Top of Selected extract

Through the first four innings, however, the teams looked equally matched. Luis Severino no-hit the Astros through 3 2/3 innings, losing his bid on Carlos Correa‘s line drive single in the fourth. The Astros returned in the fifth to do some real damage, drawing two walks and plating the first run of the night with Brian McCann‘s ground-rule double off of the right field wall. Things didn’t get any easier for Severino. Jose Altuve lined a two-RBI base hit into left field, upping Houston’s advantage to three runs.

Verlander, meanwhile, muted the Yankees’ offense with seven innings of five-hit, eight-strikeout ball. While he didn’t come close to matching his complete game effort in Game 2, he was still plenty dominant against a struggling New York lineup. No player reached past first base until the sixth inning, when a pair of base hits from Chase Headley and Didi Gregorius gave the Yankees their first runner in scoring position. That didn’t last long, though, as Gary Sanchez grounded out on a 3-0 slider to end the inning.

Bottom of Selected extract

» **Work order 1**:
Do these statements agree with the game recap? Answer yes or no for each, quoting the words of the recap that decide it.
(a) Severino's no-hit bid ended on a single by Carlos Correa in the fourth inning.
(b) Verlander pitched a complete game in this outing.
(c) Gary Sanchez ended the sixth inning by grounding out.

Top of Data section

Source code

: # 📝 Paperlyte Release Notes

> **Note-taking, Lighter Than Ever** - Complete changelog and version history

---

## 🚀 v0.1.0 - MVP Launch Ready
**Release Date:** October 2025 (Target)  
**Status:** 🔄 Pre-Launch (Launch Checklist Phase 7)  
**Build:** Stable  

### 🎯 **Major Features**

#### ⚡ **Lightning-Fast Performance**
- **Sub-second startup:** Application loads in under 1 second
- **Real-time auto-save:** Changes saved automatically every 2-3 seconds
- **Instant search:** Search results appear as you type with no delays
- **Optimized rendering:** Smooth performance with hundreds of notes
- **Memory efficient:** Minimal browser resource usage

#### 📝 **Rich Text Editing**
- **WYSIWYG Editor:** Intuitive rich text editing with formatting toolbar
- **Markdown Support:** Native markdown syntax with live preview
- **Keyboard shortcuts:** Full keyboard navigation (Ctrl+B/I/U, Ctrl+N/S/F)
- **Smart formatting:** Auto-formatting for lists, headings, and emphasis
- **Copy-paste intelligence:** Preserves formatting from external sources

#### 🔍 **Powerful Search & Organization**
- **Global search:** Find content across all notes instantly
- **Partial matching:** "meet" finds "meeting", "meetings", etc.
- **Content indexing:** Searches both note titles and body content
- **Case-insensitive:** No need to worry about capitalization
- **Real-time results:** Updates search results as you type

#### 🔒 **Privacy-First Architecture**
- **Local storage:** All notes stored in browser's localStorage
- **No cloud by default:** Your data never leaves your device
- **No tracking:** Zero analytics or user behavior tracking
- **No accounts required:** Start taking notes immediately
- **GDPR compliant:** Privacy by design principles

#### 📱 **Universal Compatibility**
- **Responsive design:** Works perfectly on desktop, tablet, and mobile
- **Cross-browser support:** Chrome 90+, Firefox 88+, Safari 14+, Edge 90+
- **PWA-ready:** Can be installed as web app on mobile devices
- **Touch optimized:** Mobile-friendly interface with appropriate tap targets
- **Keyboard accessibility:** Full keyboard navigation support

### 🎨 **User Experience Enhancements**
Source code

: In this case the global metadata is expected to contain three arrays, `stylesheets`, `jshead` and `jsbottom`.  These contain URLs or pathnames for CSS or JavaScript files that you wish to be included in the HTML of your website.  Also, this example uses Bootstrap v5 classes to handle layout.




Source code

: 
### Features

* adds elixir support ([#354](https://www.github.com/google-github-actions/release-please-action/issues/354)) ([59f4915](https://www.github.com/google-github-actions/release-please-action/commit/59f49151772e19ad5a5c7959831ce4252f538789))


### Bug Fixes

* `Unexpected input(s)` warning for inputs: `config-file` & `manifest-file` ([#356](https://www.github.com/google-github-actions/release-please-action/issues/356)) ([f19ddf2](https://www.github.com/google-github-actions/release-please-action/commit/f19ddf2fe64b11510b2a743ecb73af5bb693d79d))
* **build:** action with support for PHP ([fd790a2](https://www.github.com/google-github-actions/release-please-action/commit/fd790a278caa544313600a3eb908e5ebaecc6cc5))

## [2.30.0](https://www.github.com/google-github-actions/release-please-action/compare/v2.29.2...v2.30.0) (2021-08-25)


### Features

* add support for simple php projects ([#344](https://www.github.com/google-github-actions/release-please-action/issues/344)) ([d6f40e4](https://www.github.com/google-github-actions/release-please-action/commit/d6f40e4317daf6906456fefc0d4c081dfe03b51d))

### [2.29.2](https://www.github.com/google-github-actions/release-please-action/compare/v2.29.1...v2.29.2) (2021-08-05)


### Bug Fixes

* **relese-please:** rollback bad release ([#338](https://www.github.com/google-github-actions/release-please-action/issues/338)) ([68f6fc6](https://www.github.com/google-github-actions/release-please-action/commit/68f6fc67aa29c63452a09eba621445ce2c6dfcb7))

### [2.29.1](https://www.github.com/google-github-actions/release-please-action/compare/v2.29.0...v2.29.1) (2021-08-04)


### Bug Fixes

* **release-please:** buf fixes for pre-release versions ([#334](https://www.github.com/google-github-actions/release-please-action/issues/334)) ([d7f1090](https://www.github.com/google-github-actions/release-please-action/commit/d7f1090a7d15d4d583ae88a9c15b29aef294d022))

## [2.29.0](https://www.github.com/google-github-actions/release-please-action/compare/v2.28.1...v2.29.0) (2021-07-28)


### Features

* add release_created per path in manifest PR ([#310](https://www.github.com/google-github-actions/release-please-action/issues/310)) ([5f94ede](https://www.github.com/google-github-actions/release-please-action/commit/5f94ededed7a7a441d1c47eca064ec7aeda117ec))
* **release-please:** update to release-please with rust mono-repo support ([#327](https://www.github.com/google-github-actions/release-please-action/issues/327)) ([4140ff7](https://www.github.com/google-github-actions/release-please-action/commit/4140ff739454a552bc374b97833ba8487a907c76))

Bottom of Data section

» **Work order 2**:
Return each line of the entries that contains the string "manifest", matching case exactly.

» **Answer 1**:
(a) Yes: "losing his bid on Carlos Correa‘s line drive single in the fourth"
(b) No: "seven innings of five-hit, eight-strikeout ball"
(c) Yes: "Gary Sanchez grounded out on a 3-0 slider to end the inning"

» **Answer 2**:
* `Unexpected input(s)` warning for inputs: `config-file` & `manifest-file` ([#356](https://www.github.com/google-github-actions/release-please-action/issues/356)) ([f19ddf2](https://www.github.com/google-github-actions/release-please-action/commit/f19ddf2fe64b11510b2a743ecb73af5bb693d79d))
* add release_created per path in manifest PR ([#310](https://www.github.com/google-github-actions/release-please-action/issues/310)) ([5f94ede](https://www.github.com/google-github-actions/release-please-action/commit/5f94ededed7a7a441d1c47eca064ec7aeda117ec))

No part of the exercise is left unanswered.